* **AIM OF THE EXERCISE**:
Output the part of the listing that opens with the line containing "Write for Us" and closes with the line containing "cost to hire a campervan in West Sussex?", both lines included, copying each line as it stands and leaving the pictures out of your answer.

* **Stored data entries**:
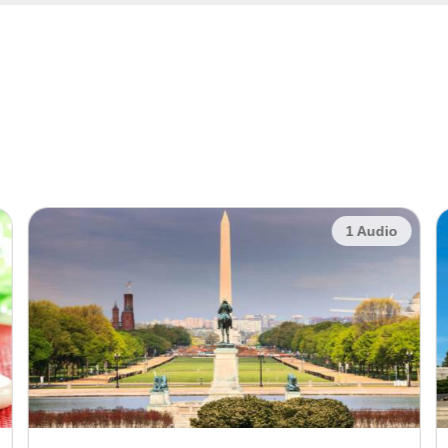
1 Audio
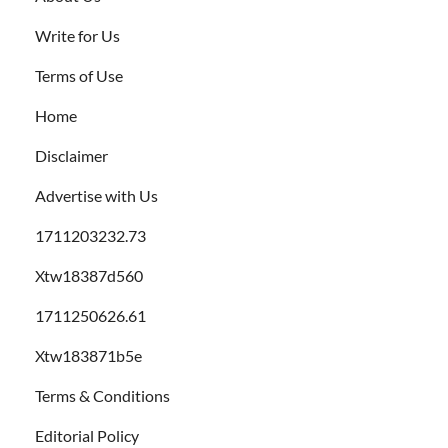
Write for Us
Terms of Use
Home
Disclaimer
Advertise with Us
1711203232.73
Xtw18387d560
1711250626.61
Xtw183871b5e
Terms & Conditions
Editorial Policy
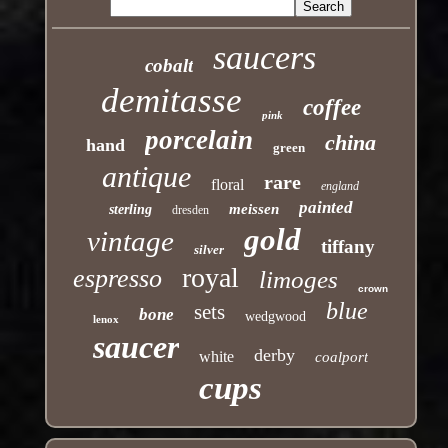
saucers
cobalt
demitasse
coffee
pink
porcelain
china
hand
green
antique
rare
floral
england
painted
meissen
sterling
dresden
gold
vintage
tiffany
silver
royal
espresso
limoges
crown
blue
sets
bone
wedgwood
lenox
saucer
derby
white
coalport
cups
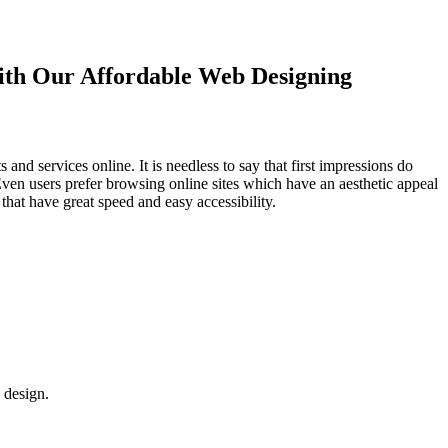
with Our
Affordable Web Designing
d services online. It is needless to say that first impressions do
Even users prefer browsing online sites which have an aesthetic appeal
that have great speed and easy accessibility.
 design.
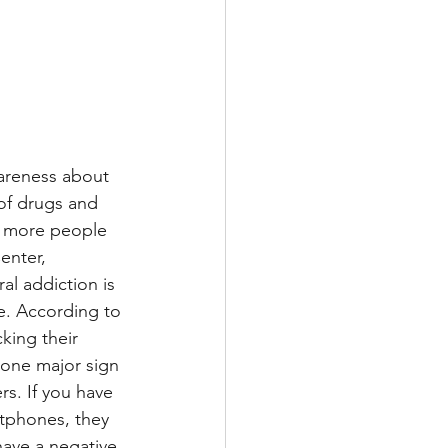
areness about 
of drugs and 
d more people 
enter, 
al addiction is 
e. According to 
ing their 
 one major sign 
s. If you have 
tphones, they 
ave a negative 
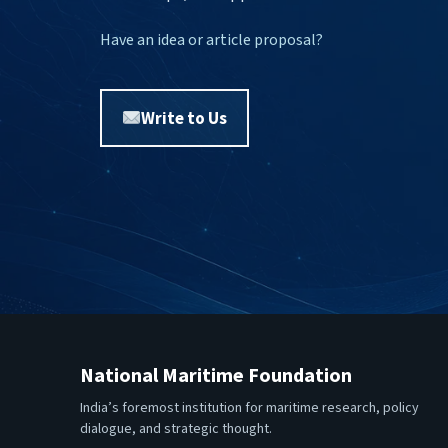
Have an idea or article proposal?
Write to Us
National Maritime Foundation
India’s foremost institution for maritime research, policy
dialogue, and strategic thought.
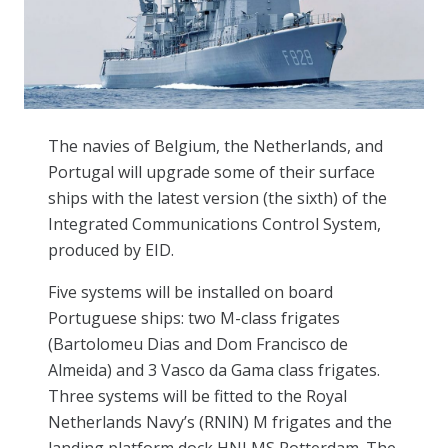
The navies of Belgium, the Netherlands, and
Portugal will upgrade some of their surface
ships with the latest version (the sixth) of the
Integrated Communications Control System,
produced by EID.
Five systems will be installed on board
Portuguese ships: two M-class frigates
(Bartolomeu Dias and Dom Francisco de
Almeida) and 3 Vasco da Gama class frigates.
Three systems will be fitted to the Royal
Netherlands Navy’s (RNlN) M frigates and the
landing platform dock HNLMS Rotterdam. The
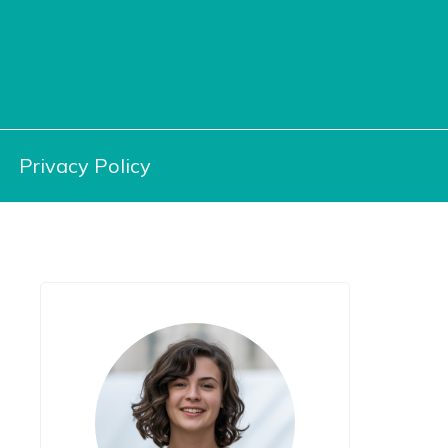
Privacy Policy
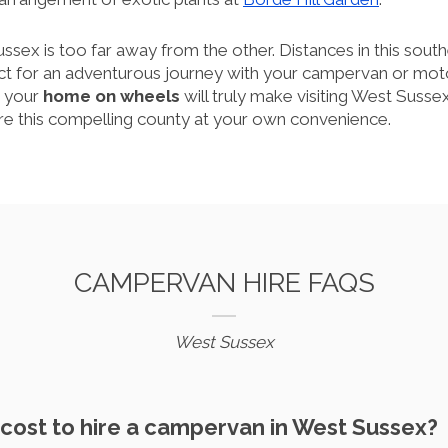
ussex is too far away from the other. Distances in this sout
ct for an adventurous journey with your campervan or m
in your
home on wheels
will truly make visiting West Sussex
ore this compelling county at your own convenience.
CAMPERVAN HIRE FAQS
West Sussex
 cost to hire a campervan in West Sussex?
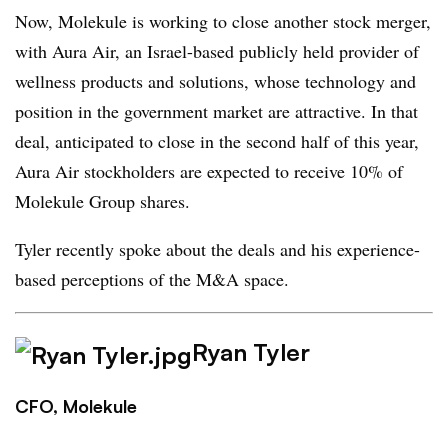
Now, Molekule is working to close another stock merger,
with Aura Air, an Israel-based publicly held provider of
wellness products and solutions, whose technology and
position in the government market are attractive. In that
deal, anticipated to close in the second half of this year,
Aura Air stockholders are expected to receive 10% of
Molekule Group shares.
Tyler recently spoke about the deals and his experience-
based perceptions of the M&A space.
Ryan Tyler
CFO, Molekule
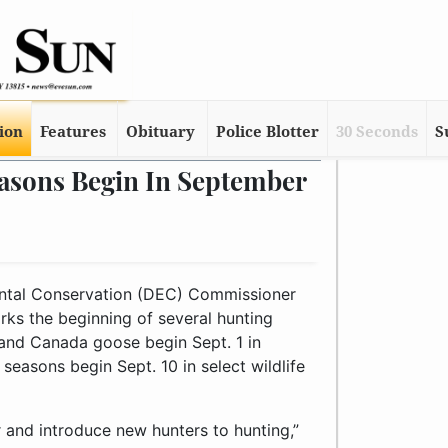
tion
Features
Obituary
Police Blotter
30 Seconds
S
asons Begin In September
tal Conservation (DEC) Commissioner
ks the beginning of several hunting
 and Canada goose begin Sept. 1 in
seasons begin Sept. 10 in select wildlife
 and introduce new hunters to hunting,”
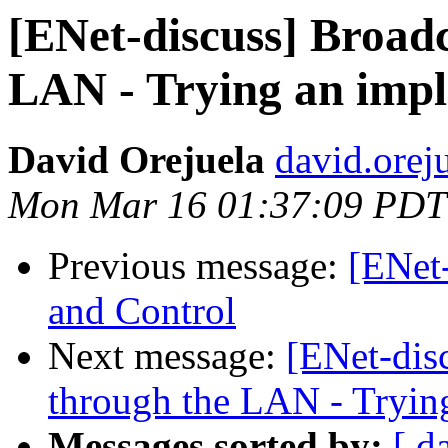
[ENet-discuss] Broad
LAN - Trying an imp
David Orejuela
david.orej
Mon Mar 16 01:37:09 PDT
Previous message:
[ENet
and Control
Next message:
[ENet-dis
through the LAN - Tryin
Messages sorted by:
[ d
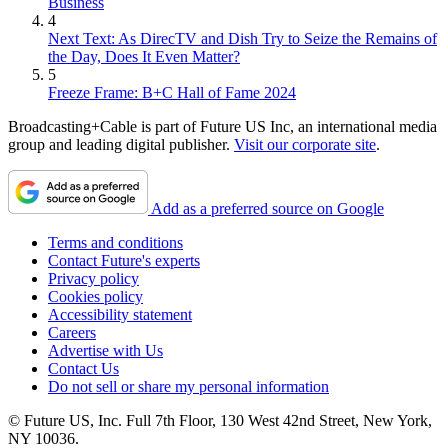
Business
4
Next Text: As DirecTV and Dish Try to Seize the Remains of
the Day, Does It Even Matter?
5
Freeze Frame: B+C Hall of Fame 2024
Broadcasting+Cable is part of Future US Inc, an international media
group and leading digital publisher.
Visit our corporate site
.
Add as a preferred source on Google
Terms and conditions
Contact Future's experts
Privacy policy
Cookies policy
Accessibility statement
Careers
Advertise with Us
Contact Us
Do not sell or share my personal information
© Future US, Inc. Full 7th Floor, 130 West 42nd Street, New York,
NY 10036.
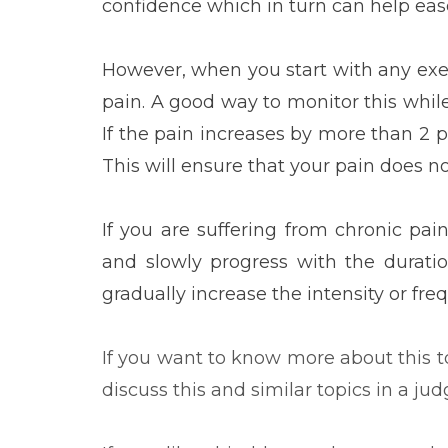
confidence which in turn can help ease
However, when you start with any exerc
pain. A good way to monitor this while e
If the pain increases by more than 2 p
This will ensure that your pain does no
If you are suffering from chronic pain
and slowly progress with the duratio
gradually increase the intensity or fre
If you want to know more about this to
discuss this and similar topics in a ju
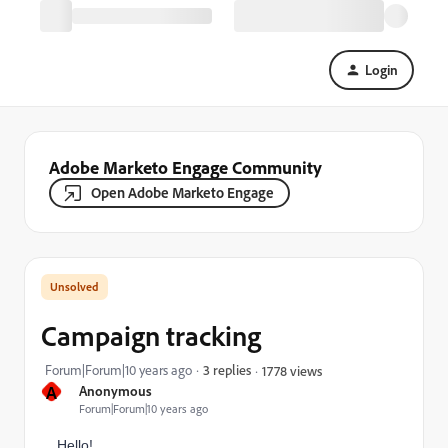
Login
Adobe Marketo Engage Community
Open Adobe Marketo Engage
Campaign tracking
Forum|Forum|10 years ago
3 replies
1778 views
A
Anonymous
Forum|Forum|10 years ago
Hello!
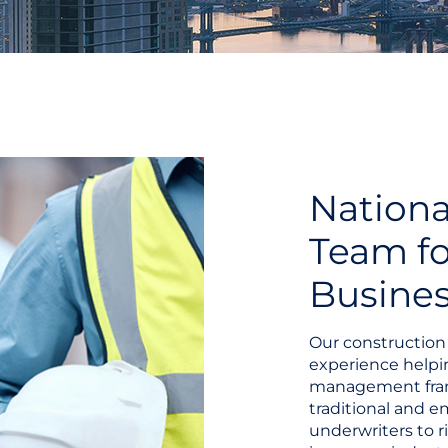
Nationa
Team fo
Busine
Our construction 
experience helpi
management fram
traditional and 
underwriters to r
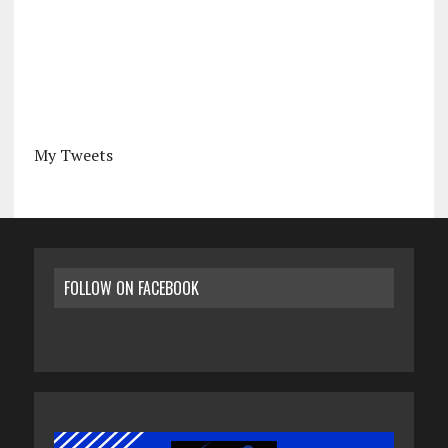
My Tweets
FOLLOW ON FACEBOOK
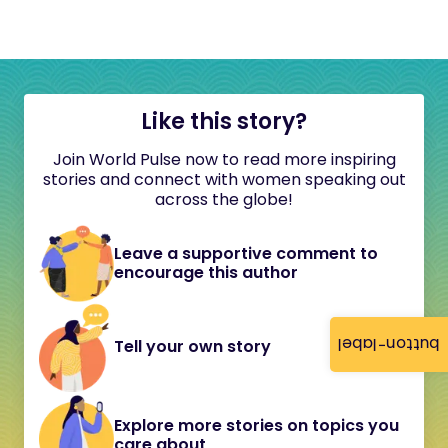
Like this story?
Join World Pulse now to read more inspiring
stories and connect with women speaking out
across the globe!
Leave a supportive comment to
encourage this author
button-label
Tell your own story
Explore more stories on topics you
care about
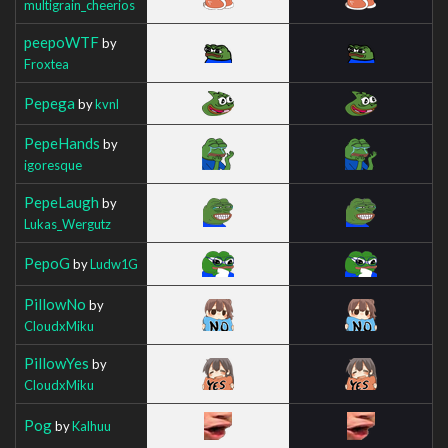
multigrain_cheerios
peepoWTF
by
Froxtea
Pepega
by
kvnl
PepeHands
by
igoresque
PepeLaugh
by
Lukas_Wergutz
PepoG
by
Ludw1G
PillowNo
by
CloudxMiku
PillowYes
by
CloudxMiku
Pog
by
Kalhuu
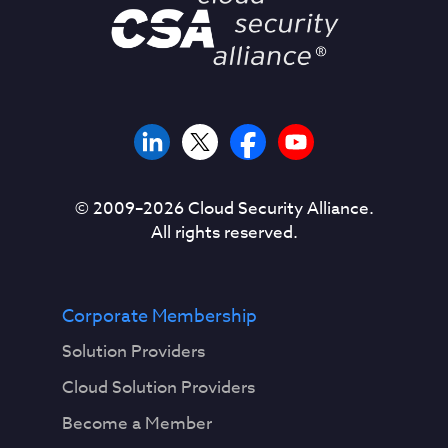
© 2009–
2026
Cloud Security Alliance.
All rights reserved.
Corporate Membership
Solution Providers
Cloud Solution Providers
Become a Member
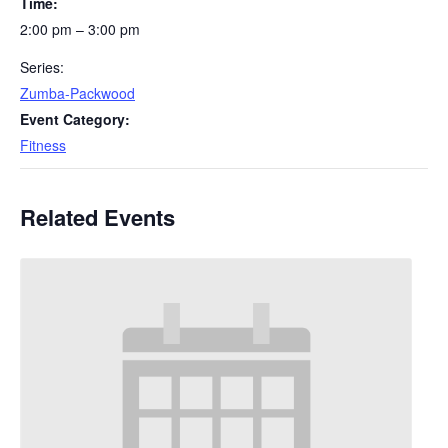
Time:
2:00 pm – 3:00 pm
Series:
Zumba-Packwood
Event Category:
Fitness
Related Events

* **RESPONSE TO THIS TASK**:
Write for Us
Terms of Use
Home
Disclaimer
Advertise with Us
1711203232.73
Xtw18387d560
1711250626.61
Xtw183871b5e
Terms & Conditions
Editorial Policy
saucers
cobalt
demitasse
coffee
pink
porcelain
china
hand
green
antique
rare
floral
england
painted
meissen
sterling
dresden
gold
vintage
tiffany
silver
royal
espresso
limoges
crown
blue
sets
bone
wedgwood
lenox
saucer
derby
white
coalport
cups
with Our
Affordable Web Designing
d services online. It is needless to say that first impressions do
Even users prefer browsing online sites which have an aesthetic appeal
that have great speed and easy accessibility.
 design.
areness about 
of drugs and 
d more people 
enter, 
al addiction is 
e. According to 
ing their 
 one major sign 
s. If you have 
tphones, they 
ave a negative 
Have an idea or article proposal?
Write to Us
National Maritime Foundation
India’s foremost institution for maritime research, policy
dialogue, and strategic thought.
The navies of Belgium, the Netherlands, and
Portugal will upgrade some of their surface
ships with the latest version (the sixth) of the
Integrated Communications Control System,
produced by EID.
Five systems will be installed on board
Portuguese ships: two M-class frigates
(Bartolomeu Dias and Dom Francisco de
Almeida) and 3 Vasco da Gama class frigates.
Three systems will be fitted to the Royal
Netherlands Navy’s (RNlN) M frigates and the
landing platform dock HNLMS Rotterdam. The
Privacy Policy
ussex is too far away from the other. Distances in this sout
ct for an adventurous journey with your campervan or m
in your
home on wheels
will truly make visiting West Sussex
ore this compelling county at your own convenience.
CAMPERVAN HIRE FAQS
West Sussex
 cost to hire a campervan in West Sussex?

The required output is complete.